▶ _本文の一節_
##########
広い空は日常のモヤモヤを吸い取ってくれるような包容力がある。
さて、京都といえば、紅葉の名所がたくさんある。
東福寺、南禅寺、嵐山……
しかし、ヒイコはこの秋、どこの名所にも行っていない。
先日、ヒイコの妹・リイコから電話があった。
「ね、来週、お姉ちゃんのとこ行こうと思うんだけど、京都案内してよ」
ヒイコ、瞬時に眉根を寄せた。
「え~。来るのは良いけど、今は無理」
「なんでよ? 紅葉狩りしたいんだけど」
「それだよ~。草木の葉っぱが落ちてから来てください」
「はあ!?」
そんな感じで姉妹げんかへと発展したのであった。
なぜ断ったかって……どこも人まみれで、その場にいるだけで疲弊することが目に見えているからだ。
立花ヒイコ、祭りは好きだが、人混みは嫌いだ。紅葉と人混み、天秤にかけたら、僅差で人混みが優勢になった。
##########
▶ _記録の抜粋_
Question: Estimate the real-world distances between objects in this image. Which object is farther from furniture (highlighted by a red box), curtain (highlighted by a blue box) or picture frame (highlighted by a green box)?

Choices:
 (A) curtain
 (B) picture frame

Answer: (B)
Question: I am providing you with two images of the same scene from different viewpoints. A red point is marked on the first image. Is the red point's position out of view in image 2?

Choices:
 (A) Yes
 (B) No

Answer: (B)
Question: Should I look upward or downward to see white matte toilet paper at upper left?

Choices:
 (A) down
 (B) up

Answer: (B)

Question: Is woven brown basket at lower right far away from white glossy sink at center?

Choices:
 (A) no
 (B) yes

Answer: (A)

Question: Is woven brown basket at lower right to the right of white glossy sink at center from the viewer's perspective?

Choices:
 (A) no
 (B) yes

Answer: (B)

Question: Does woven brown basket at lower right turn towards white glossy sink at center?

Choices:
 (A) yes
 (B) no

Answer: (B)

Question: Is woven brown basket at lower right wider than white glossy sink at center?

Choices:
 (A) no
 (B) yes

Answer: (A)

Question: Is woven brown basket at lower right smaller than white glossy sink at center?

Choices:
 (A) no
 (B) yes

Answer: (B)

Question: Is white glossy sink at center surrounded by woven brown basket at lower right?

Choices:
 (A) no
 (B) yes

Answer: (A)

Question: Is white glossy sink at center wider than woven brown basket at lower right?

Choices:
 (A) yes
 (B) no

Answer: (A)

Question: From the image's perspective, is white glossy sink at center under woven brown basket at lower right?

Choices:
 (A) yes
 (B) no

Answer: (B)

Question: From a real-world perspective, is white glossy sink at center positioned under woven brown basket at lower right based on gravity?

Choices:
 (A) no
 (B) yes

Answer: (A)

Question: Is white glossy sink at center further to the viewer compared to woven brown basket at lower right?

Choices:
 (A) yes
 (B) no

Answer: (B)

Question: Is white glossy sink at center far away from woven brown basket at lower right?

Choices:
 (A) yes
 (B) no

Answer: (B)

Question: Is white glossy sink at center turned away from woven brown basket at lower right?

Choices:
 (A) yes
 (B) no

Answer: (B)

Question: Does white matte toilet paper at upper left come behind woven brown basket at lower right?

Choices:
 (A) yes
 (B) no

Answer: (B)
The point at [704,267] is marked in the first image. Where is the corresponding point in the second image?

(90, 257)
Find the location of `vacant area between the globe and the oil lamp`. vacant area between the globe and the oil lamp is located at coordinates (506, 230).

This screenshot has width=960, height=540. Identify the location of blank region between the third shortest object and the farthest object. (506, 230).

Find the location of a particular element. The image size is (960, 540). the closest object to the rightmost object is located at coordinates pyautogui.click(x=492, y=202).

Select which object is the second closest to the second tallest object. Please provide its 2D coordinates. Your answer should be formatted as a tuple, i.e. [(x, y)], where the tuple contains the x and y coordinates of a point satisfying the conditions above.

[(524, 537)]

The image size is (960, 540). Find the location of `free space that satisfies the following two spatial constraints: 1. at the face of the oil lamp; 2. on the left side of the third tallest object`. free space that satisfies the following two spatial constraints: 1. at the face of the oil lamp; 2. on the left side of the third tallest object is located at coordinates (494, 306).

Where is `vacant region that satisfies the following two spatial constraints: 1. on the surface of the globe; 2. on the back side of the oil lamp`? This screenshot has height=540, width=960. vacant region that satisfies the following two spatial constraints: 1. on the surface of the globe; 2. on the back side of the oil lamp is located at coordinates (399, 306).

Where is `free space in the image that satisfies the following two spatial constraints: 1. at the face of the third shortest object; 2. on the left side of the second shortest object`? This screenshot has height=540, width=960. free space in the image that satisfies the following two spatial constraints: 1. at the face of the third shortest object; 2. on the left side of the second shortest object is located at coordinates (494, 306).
##########
▶ _課題の目標 1_
京都の紅葉をめぐる文章から、「広い空は日常のモヤモヤを吸い取ってくれるような包容力がある。」で始まり「ヒイコ、瞬時に眉根を寄せた。」に至るまでの部分を、一字も変えずに引用しなさい。
▶ _課題の目標 2_
京都の紅葉をめぐる文章によると、ヒイコが妹の京都案内を断ったのはなぜか。
▶ _課題の目標 3_
京都の紅葉をめぐる文章について、最後の文の後に続く内容を書き進めなさい。

▶ _解答例 1_
広い空は日常のモヤモヤを吸い取ってくれるような包容力がある。
さて、京都といえば、紅葉の名所がたくさんある。
東福寺、南禅寺、嵐山……
しかし、ヒイコはこの秋、どこの名所にも行っていない。
先日、ヒイコの妹・リイコから電話があった。
「ね、来週、お姉ちゃんのとこ行こうと思うんだけど、京都案内してよ」
ヒイコ、瞬時に眉根を寄せた。

▶ _解答例 2_
どこも人まみれで、その場にいるだけで疲弊することが目に見えているから。

▶ _解答例 3_
――とは言ったものの、紅葉観たい……
矛盾だらけのヒイコが何気なく自転車を走らせていると――
暖かい日光に照らされ黄金色に輝くイチョウ並木が目に飛び込んできた。
――わあお……!!
大きな青空とイチョウ並木……最高のロケーションである。
――観光名所、行かなくても十分じゃん!!
ほくほくのヒイコはふと気づいた。
この通りの空がやたら広く見える違和感に。
――なぜ……?
翌日、草刈先輩にこの違和感を話してみた。すると、あっという間に違和感の正体が判明した。
「それは、電柱がないからでしょうね」
「で、電柱!?」
「電線、なかったんとちゃう?」
――電線……確かになかった、かもしれない。
「大通りの一部は電柱が地中化されてるから。障害物なく、空が広く見えたんちゃう?」
――なるほど! 電柱が地中化って訳分からんけど……なるほど!!
そう、イチョウ並木が綺麗な大通りには電柱と電線がない。それが空を大きく見せている所以であった。
「だったら……いっそのこと全部地中化したら、もっと綺麗な街並みになるのに」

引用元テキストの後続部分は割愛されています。